__WORK REQUEST__:
Set down exactly the lines of the listing below, please, beginning with the first and ending with the line that holds "Join Mailing List".

------ DATA FOR THE TASK

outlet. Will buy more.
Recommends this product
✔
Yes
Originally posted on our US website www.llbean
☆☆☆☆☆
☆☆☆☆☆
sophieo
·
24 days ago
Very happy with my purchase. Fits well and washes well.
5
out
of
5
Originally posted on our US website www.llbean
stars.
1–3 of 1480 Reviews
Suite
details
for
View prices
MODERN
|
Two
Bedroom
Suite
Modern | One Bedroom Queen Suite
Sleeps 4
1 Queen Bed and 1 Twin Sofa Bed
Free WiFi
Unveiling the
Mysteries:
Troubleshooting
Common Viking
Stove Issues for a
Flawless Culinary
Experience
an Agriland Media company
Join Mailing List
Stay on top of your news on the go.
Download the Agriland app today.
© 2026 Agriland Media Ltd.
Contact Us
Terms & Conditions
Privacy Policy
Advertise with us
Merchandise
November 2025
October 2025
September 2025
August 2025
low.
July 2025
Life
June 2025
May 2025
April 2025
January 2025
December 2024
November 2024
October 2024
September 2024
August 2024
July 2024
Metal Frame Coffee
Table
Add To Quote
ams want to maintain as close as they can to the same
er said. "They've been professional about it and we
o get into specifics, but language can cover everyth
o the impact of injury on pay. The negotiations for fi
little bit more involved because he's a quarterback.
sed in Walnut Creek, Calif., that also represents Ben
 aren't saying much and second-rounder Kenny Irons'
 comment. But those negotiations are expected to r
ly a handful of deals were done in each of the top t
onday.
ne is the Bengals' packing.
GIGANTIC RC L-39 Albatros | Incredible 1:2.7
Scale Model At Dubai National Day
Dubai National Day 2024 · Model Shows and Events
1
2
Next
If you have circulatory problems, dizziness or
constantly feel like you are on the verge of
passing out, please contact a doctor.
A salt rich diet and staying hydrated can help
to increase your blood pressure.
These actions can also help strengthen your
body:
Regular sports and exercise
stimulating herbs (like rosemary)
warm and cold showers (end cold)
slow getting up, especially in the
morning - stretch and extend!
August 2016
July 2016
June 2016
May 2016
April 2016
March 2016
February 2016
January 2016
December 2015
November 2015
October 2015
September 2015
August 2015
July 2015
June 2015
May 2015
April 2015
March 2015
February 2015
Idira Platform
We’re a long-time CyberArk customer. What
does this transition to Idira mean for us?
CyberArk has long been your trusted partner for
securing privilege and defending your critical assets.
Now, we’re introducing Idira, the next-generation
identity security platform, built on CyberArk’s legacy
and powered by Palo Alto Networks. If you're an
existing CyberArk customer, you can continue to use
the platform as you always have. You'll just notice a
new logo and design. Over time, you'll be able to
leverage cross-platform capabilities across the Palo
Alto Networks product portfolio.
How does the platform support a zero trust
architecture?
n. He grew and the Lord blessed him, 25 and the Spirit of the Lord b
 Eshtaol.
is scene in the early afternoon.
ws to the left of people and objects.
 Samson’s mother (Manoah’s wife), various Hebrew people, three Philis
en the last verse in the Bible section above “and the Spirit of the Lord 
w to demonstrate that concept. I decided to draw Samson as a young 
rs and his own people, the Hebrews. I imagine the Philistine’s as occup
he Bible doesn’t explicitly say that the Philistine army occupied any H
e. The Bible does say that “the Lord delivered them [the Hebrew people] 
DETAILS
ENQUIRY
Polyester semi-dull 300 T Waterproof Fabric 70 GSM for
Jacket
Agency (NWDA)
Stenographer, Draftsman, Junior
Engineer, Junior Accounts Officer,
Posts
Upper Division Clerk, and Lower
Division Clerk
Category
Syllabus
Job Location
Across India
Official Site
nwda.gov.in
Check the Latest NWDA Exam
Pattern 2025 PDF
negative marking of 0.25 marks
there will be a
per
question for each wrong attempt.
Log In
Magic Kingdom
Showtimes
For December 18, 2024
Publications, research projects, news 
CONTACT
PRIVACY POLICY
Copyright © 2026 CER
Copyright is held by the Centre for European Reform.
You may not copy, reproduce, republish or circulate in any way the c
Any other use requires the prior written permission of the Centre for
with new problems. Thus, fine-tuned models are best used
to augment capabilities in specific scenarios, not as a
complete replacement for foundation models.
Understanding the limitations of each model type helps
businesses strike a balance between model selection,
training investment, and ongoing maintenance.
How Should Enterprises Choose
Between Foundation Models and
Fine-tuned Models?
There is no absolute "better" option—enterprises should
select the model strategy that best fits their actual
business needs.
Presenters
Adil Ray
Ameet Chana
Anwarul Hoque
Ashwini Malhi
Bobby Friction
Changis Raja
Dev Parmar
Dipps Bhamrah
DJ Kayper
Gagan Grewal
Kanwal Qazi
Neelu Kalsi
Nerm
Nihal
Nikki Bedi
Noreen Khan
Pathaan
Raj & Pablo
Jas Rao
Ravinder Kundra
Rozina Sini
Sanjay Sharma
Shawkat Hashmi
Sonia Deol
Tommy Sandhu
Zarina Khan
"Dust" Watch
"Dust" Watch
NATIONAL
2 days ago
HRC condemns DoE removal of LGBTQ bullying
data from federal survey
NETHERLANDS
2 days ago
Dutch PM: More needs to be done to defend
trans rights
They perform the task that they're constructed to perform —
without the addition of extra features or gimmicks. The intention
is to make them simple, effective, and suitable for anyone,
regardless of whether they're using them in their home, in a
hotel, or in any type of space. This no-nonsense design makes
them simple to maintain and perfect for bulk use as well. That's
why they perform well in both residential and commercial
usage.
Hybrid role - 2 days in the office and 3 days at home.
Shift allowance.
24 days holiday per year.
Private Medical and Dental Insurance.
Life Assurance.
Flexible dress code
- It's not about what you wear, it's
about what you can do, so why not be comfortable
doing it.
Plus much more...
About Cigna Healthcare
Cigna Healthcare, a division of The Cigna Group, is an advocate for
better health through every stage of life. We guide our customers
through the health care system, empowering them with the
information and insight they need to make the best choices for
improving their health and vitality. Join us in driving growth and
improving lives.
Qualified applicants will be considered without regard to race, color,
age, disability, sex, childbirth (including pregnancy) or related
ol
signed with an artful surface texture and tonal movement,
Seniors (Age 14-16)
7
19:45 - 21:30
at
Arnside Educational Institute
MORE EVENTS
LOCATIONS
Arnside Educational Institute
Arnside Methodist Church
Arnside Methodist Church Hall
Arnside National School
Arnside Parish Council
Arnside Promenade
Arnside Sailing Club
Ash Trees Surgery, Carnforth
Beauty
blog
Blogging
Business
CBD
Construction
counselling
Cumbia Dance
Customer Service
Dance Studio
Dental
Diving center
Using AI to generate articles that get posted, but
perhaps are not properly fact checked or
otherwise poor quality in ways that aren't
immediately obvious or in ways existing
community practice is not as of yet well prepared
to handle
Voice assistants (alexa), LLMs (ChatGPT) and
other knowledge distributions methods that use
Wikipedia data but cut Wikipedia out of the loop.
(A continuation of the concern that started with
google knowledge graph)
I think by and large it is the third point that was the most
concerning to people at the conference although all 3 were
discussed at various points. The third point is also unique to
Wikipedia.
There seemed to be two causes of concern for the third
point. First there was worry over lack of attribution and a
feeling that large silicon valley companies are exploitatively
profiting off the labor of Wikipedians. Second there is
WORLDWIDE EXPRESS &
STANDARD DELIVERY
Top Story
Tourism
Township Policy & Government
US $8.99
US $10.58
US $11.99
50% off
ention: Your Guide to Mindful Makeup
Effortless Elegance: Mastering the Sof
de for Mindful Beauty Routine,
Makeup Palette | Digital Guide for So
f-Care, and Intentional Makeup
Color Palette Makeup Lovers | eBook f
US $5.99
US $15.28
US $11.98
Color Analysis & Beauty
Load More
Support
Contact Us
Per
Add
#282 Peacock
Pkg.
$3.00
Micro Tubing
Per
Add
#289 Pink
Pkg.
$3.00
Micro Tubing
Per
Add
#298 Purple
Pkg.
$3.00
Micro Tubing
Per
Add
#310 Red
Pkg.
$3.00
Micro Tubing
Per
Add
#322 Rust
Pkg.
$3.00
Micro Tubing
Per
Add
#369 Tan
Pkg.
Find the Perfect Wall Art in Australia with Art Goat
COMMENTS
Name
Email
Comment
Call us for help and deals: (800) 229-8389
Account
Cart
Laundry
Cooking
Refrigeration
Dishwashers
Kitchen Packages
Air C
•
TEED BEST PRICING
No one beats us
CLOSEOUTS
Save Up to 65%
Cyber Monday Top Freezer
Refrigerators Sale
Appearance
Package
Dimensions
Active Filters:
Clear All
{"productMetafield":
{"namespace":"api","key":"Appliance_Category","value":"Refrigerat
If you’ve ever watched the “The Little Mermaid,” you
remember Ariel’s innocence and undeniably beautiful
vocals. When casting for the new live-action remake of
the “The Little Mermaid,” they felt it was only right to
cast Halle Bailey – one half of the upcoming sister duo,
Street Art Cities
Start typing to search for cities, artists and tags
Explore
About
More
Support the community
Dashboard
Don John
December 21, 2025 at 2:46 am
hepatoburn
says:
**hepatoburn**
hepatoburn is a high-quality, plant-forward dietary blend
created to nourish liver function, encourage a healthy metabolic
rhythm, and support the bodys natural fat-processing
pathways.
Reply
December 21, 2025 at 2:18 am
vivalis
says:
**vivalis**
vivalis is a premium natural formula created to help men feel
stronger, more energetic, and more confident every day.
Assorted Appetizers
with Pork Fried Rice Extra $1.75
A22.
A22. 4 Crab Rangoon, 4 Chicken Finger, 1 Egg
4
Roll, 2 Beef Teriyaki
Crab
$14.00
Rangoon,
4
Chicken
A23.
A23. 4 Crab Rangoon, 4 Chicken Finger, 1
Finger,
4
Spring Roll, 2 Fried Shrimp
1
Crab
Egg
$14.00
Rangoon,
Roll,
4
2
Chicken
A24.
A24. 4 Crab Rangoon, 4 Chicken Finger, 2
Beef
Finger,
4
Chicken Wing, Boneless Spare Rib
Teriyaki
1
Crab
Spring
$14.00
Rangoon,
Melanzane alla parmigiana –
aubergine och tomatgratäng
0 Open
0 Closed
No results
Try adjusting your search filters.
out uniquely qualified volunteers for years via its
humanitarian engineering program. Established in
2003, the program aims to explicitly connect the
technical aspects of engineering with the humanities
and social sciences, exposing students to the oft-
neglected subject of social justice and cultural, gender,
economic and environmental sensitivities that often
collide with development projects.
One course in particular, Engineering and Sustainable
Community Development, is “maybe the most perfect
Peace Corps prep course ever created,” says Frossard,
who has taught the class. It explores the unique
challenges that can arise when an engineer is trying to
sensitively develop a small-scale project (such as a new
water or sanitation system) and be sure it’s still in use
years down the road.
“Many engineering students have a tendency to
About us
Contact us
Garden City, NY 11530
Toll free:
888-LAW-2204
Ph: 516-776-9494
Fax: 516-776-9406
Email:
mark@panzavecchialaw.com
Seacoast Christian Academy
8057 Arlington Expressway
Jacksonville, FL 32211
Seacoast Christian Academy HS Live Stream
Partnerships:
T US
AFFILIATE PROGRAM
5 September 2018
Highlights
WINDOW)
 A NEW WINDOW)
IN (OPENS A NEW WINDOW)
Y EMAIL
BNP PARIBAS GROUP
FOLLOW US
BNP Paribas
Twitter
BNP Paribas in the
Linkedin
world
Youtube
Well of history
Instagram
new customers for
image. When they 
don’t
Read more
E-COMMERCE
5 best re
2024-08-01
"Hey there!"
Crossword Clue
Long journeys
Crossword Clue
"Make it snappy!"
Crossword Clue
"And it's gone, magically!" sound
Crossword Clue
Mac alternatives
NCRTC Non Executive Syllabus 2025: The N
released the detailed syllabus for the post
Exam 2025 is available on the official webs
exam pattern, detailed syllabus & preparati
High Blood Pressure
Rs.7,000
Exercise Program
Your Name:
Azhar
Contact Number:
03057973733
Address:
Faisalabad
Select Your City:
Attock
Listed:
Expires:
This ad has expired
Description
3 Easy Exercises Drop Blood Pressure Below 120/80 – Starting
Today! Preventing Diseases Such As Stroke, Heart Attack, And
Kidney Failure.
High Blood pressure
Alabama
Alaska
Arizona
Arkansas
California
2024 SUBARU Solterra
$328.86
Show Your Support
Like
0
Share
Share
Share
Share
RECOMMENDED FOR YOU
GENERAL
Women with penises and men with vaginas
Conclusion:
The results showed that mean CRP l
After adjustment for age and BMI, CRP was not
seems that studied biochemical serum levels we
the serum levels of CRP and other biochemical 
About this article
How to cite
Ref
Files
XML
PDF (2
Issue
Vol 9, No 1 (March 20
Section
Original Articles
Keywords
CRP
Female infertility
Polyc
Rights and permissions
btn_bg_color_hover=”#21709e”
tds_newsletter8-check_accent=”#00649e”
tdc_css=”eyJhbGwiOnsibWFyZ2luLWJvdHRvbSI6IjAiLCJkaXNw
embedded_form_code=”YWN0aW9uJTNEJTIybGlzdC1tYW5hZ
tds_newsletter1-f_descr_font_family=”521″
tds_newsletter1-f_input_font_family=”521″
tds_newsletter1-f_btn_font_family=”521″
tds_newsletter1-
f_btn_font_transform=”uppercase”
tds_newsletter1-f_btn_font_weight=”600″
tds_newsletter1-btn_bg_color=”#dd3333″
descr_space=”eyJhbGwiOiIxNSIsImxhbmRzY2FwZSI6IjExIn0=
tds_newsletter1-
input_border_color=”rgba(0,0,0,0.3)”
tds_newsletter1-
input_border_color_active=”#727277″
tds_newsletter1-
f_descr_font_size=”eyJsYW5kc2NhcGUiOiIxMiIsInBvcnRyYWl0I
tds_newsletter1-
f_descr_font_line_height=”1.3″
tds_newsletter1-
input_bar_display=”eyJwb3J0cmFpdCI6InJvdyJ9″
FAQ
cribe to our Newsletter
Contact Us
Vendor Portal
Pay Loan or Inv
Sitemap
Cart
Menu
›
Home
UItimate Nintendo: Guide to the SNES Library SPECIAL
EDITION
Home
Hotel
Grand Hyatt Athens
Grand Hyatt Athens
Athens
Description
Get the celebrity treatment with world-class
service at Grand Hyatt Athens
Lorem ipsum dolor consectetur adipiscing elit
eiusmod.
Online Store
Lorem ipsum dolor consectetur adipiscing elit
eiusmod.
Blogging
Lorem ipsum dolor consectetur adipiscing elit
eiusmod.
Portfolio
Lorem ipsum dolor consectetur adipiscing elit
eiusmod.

------------

__WRITTEN REPLY__:
outlet. Will buy more.
Recommends this product
✔
Yes
Originally posted on our US website www.llbean
☆☆☆☆☆
☆☆☆☆☆
sophieo
·
24 days ago
Very happy with my purchase. Fits well and washes well.
5
out
of
5
Originally posted on our US website www.llbean
stars.
1–3 of 1480 Reviews
Suite
details
for
View prices
MODERN
|
Two
Bedroom
Suite
Modern | One Bedroom Queen Suite
Sleeps 4
1 Queen Bed and 1 Twin Sofa Bed
Free WiFi
Unveiling the
Mysteries:
Troubleshooting
Common Viking
Stove Issues for a
Flawless Culinary
Experience
an Agriland Media company
Join Mailing List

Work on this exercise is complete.